▸ PROBLEM DESCRIPTION: Word for word, the data below must be repeated in full; no picture is to be included.

▸ MATERIAL SHOWN:

Segment Open

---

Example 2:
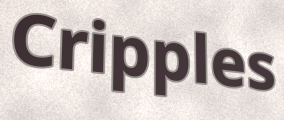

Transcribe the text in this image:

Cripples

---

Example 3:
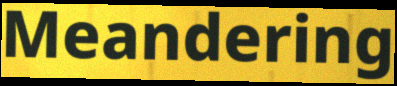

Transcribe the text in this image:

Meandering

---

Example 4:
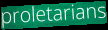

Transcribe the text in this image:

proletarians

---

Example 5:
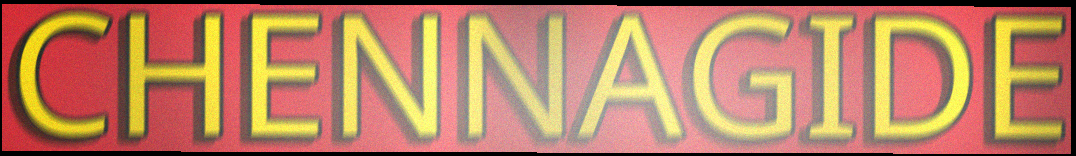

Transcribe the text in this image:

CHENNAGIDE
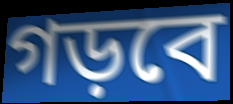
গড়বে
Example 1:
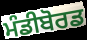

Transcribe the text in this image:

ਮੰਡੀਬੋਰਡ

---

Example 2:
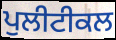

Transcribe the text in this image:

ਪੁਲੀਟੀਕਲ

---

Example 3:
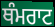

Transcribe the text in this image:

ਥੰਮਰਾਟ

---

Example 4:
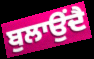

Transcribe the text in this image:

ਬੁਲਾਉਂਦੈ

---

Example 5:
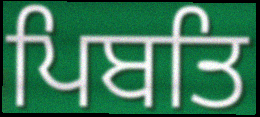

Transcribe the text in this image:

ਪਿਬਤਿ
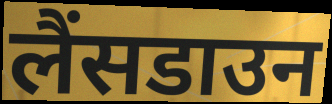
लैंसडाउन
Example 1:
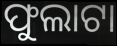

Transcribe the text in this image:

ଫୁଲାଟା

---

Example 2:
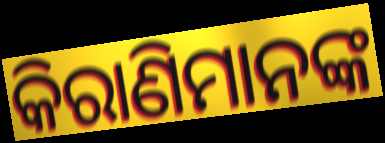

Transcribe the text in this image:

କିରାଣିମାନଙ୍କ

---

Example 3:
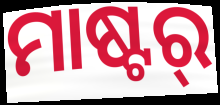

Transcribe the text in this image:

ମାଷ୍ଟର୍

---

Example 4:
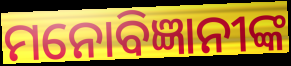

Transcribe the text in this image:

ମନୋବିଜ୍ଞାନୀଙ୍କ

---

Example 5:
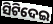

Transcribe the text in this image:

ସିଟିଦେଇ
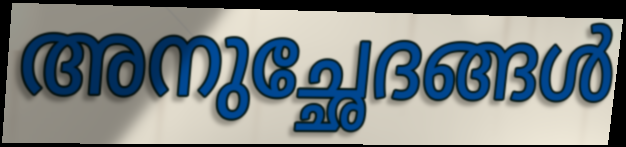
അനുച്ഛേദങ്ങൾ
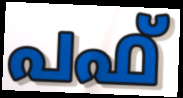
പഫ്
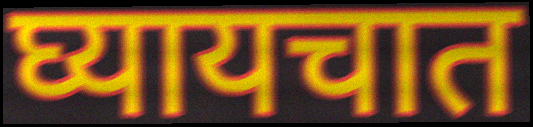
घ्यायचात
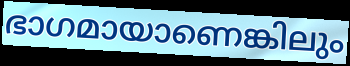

Segment Closed

▸ TASK SOLUTION:
---

Example 2:

Transcribe the text in this image:

Cripples

---

Example 3:

Transcribe the text in this image:

Meandering

---

Example 4:

Transcribe the text in this image:

proletarians

---

Example 5:

Transcribe the text in this image:

CHENNAGIDE
গড়বে
Example 1:

Transcribe the text in this image:

ਮੰਡੀਬੋਰਡ

---

Example 2:

Transcribe the text in this image:

ਪੁਲੀਟੀਕਲ

---

Example 3:

Transcribe the text in this image:

ਥੰਮਰਾਟ

---

Example 4:

Transcribe the text in this image:

ਬੁਲਾਉਂਦੈ

---

Example 5:

Transcribe the text in this image:

ਪਿਬਤਿ
लैंसडाउन
Example 1:

Transcribe the text in this image:

ଫୁଲାଟା

---

Example 2:

Transcribe the text in this image:

କିରାଣିମାନଙ୍କ

---

Example 3:

Transcribe the text in this image:

ମାଷ୍ଟର୍

---

Example 4:

Transcribe the text in this image:

ମନୋବିଜ୍ଞାନୀଙ୍କ

---

Example 5:

Transcribe the text in this image:

ସିଟିଦେଇ
അനുച്ഛേദങ്ങൾ
പഫ്
घ्यायचात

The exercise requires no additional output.